### [Text provided]
▽

Sources close to the Michael Jackson sexual molestation investigation said Friday that prosecutors and Jackson's attorneys are negotiating terms for his return to the United States, and one of the entertainer's lawyers said he expects him to be back by Christmas.
Meanwhile, Jackson's lawyers took steps to seek a gag order in the case, which has attracted international publicity. The lawyer for a 13-year-old boy who says that Jackson molested him said Jackson's attorneys notified him late Friday that they want to prevent him from sharing information with the media and with law enforcement officials.
"I received a letter from his lawyers saying that they're seeking an order to prevent me from talking to any person . . . in order that Jackson's constitutional rights under the 5th Amendment not be violated," attorney Larry R. Feldman said. The letter, he added, informed him that Jackson's lawyers will make that request Monday and may ask the court to delay further action in the civil case until the judge rules on their request for a gag order.

△

### [Exercise tasks]
1 > In the article about the Jackson case, rewrite the passage from "Meanwhile, Jackson's lawyers" up to and including "a gag order.", changing "gag order" to "publicity ban".
2 > Shorten the paragraph of the article about the Jackson case that begins "Meanwhile, Jackson's lawyers", keeping its main facts.
3 > Pick up the article about the Jackson case after its last sentence and write what comes next.

### [Information given]

▽

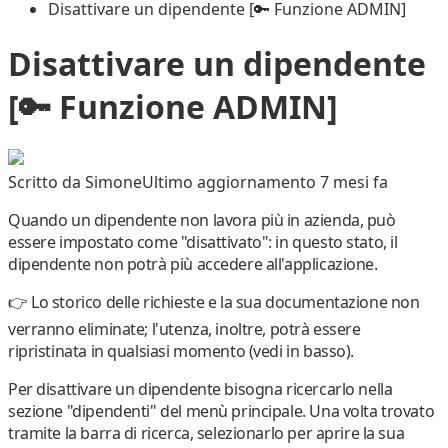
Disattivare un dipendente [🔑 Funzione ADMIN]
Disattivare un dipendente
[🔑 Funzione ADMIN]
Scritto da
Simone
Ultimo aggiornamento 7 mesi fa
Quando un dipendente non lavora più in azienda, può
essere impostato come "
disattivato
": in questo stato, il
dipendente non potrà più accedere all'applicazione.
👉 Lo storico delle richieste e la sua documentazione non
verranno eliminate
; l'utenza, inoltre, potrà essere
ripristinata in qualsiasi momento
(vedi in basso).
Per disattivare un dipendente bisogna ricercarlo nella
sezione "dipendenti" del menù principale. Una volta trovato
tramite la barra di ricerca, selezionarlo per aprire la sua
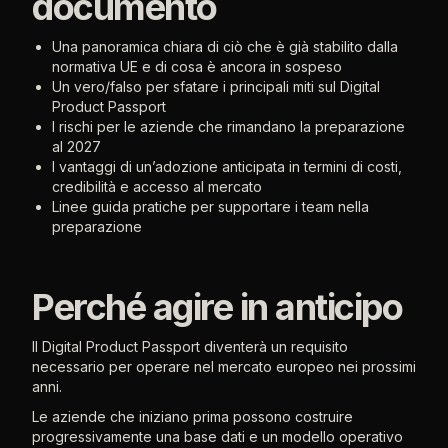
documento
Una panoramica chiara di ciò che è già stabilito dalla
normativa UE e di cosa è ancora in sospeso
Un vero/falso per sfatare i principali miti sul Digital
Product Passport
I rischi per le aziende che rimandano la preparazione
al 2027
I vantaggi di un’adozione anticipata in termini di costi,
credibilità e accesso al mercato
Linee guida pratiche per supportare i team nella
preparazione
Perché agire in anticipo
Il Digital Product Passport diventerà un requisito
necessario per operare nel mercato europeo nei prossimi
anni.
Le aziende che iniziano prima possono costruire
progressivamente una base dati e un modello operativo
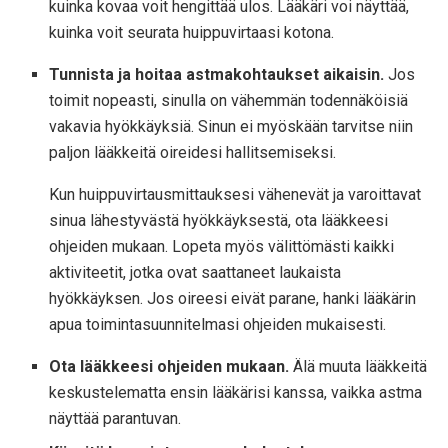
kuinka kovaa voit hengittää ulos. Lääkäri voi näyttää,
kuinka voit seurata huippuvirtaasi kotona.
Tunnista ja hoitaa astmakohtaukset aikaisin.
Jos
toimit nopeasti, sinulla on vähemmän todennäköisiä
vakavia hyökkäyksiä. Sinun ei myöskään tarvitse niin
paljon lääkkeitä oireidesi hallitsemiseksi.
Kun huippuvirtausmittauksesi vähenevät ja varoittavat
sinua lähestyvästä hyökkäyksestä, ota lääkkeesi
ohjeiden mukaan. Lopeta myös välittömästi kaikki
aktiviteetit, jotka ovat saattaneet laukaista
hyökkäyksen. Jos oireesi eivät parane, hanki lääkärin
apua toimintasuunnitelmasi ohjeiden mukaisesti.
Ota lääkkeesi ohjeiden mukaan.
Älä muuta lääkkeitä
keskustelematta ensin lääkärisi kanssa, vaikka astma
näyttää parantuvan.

△

### [Answer section]
1 >
Meanwhile, Jackson's lawyers took steps to seek a publicity ban in the case, which has attracted international publicity. The lawyer for a 13-year-old boy who says that Jackson molested him said Jackson's attorneys notified him late Friday that they want to prevent him from sharing information with the media and with law enforcement officials.
"I received a letter from his lawyers saying that they're seeking an order to prevent me from talking to any person . . . in order that Jackson's constitutional rights under the 5th Amendment not be violated," attorney Larry R. Feldman said. The letter, he added, informed him that Jackson's lawyers will make that request Monday and may ask the court to delay further action in the civil case until the judge rules on their request for a publicity ban.

2 > Jackson's lawyers moved to seek a gag order in the internationally publicized case. Late Friday they notified the lawyer for the 13-year-old boy who says Jackson molested him that they want to stop him from sharing information with the media and law enforcement officials.

3 >
Howard Weitzman, one of several lawyers representing Jackson, was unavailable for comment about the gag order request, but earlier in the day confirmed that he and Johnnie Cochran Jr., another Jackson lawyer, met Wednesday with Los Angeles County district attorney's office representatives. Weitzman declined to comment on the discussion.
A source close to the investigation said the meeting dealt at least in part with the issue of whether Jackson would be arrested if he returned and whether he would agree to a body search.
Meanwhile, there was a frenzy of news media activity around the Santa Barbara airport, near Jackson's Neverland Ranch, amid rumors that the pop star had slipped back into the country Friday afternoon. After a private 727 landed at the airport, reporters descended on the facility by land and air, chasing unconfirmed reports that Jackson was on the airliner. One airport source cautioned that large private and corporate jets frequently use the facility.
Authorities investigating allegations that Jackson molested a 13-year-old boy are eager to conduct such a search to see if a physical description provided by the boy matches that of the entertainer.
At one point, police secured a search warrant to examine Jackson, and they later served warrants on a Santa Monica plastic surgeon and a Beverly Hills dermatologist. At least one of those doctors, sources said, was questioned about whether Jackson was undergoing treatment to alter his appearance.
Later, one of the physicians treating Jackson released a statement that he was only being treated for drug addiction.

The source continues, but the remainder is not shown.